A special forces unit originally headed to rebel stronghold of Kauda in South Kordofan was caught in the fighting and incurred heavy losses, the source said but did not provide figures.

A Sudanese man who works in the oil industry, who did not want to be named, told the BBC that Sudan began the fighting while another source suggested that SAF was trying to regain a post on the disputed border they had lost two weeks ago.

There were unconfirmed reports later on Tuesday that SAF has started an aerial bombardment campaign. However, it is likely that Khartoum will exercise extreme caution so as not to cause damage to oil infrastructure there.

The escalation of clashes between the two will deal a severe blow to the African Union mediated process chaired by Thabo Mbeki which is aiming to resolve post-independence issues.

Sudan and South Sudan have reaffirmed different times in the past that they do not want with both sides maintaining that they are simply defending its territory. Khartoum and Juba also both accuse the other of using rebel groups as proxies.
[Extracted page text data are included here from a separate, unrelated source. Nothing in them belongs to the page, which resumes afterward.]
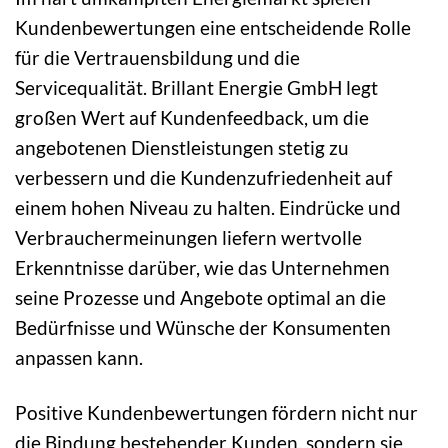
Kundenbewertungen eine entscheidende Rolle
für die Vertrauensbildung und die
Servicequalität. Brillant Energie GmbH legt
großen Wert auf Kundenfeedback, um die
angebotenen Dienstleistungen stetig zu
verbessern und die Kundenzufriedenheit auf
einem hohen Niveau zu halten. Eindrücke und
Verbrauchermeinungen liefern wertvolle
Erkenntnisse darüber, wie das Unternehmen
seine Prozesse und Angebote optimal an die
Bedürfnisse und Wünsche der Konsumenten
anpassen kann.
Positive Kundenbewertungen fördern nicht nur
die Bindung bestehender Kunden, sondern sie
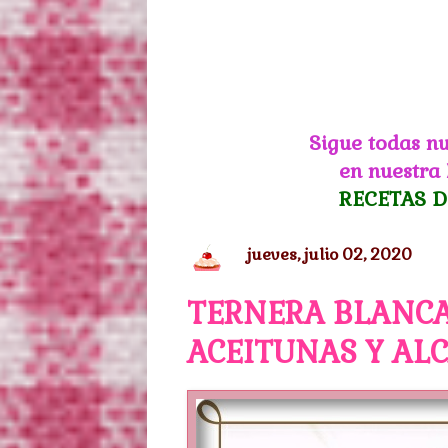
Sigue todas nu
en nuestra
RECETAS D
jueves, julio 02, 2020
TERNERA BLANCA
ACEITUNAS Y AL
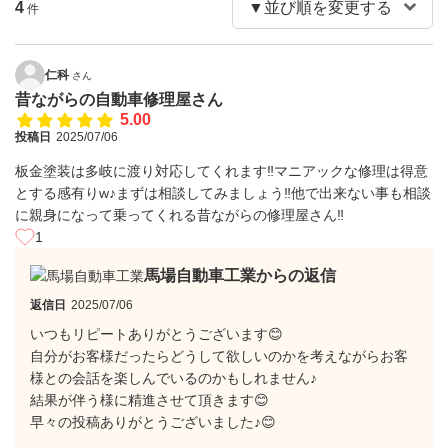
4
件
仁科
さん
昔ながらの自動車修理屋さん
5.00
投稿日
2025/07/06
板金塗装は多岐に渡り対応してくれます‼️マニアックな修理は得意
とする感有りw♪まずは相談してみましょう‼️他で出来ない事も相談
に親身になって乗ってくれる昔ながらの修理屋さん‼️
1
馬場自動車工業からの返信
返信日
2025/07/06
いつもリピートありがとうございます😊
自分がお客様だったらどうして欲しいのかを考えながらお客
様との会話を楽しんでいるのかもしれません♪
結果が伴う様に精進させて頂きます😊
早々の投稿ありがとうございました♪😊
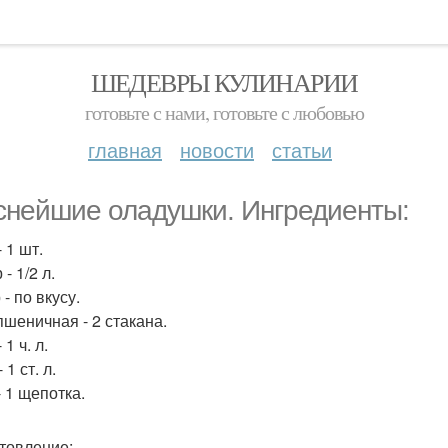
ШЕДЕВРЫ КУЛИНАРИИ
готовьте с нами, готовьте с любовью
главная
новости
статьи
снейшие оладушки. Ингредиенты:
 1 шт.
- 1/2 л.
- по вкусу.
пшеничная - 2 стакана.
 1 ч. л.
 1 ст. л.
- 1 щепотка.
товление:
South Sudan government spokesman said prior to his press conference today that he had held talks with president Salva Kiir during which he reiterated the government’s position that it will not be dragged into a "senseless" war by Khartoum.

North and South Sudan fought over two decades of a bloody civil war, which ended with the 2005 signing of the Comprehensive Peace Agreement (CPA). The contentious border issue between the two countries, he said, can only be amicably resolved through peaceful dialogue not war.

The Sudanese ministry of information said the attack on Heglig comes at the heels of a visit by Mbeki to Khartoum where Sudan underscored its commitment to reaching a peaceful resolution of contentious issues through dialogue. It vowed to use "all means" to defeat the attack.

The rebel groups operating near the border from the two sides are accused of taking part in the fight or even of being the instigators of the attacks. This was the case of the first attack on Heglig last month.

In a related issue, a Sudanese journalist told Sudan Tribune from Khartoum that authorities instructed them to stick to official statements on Heglig only.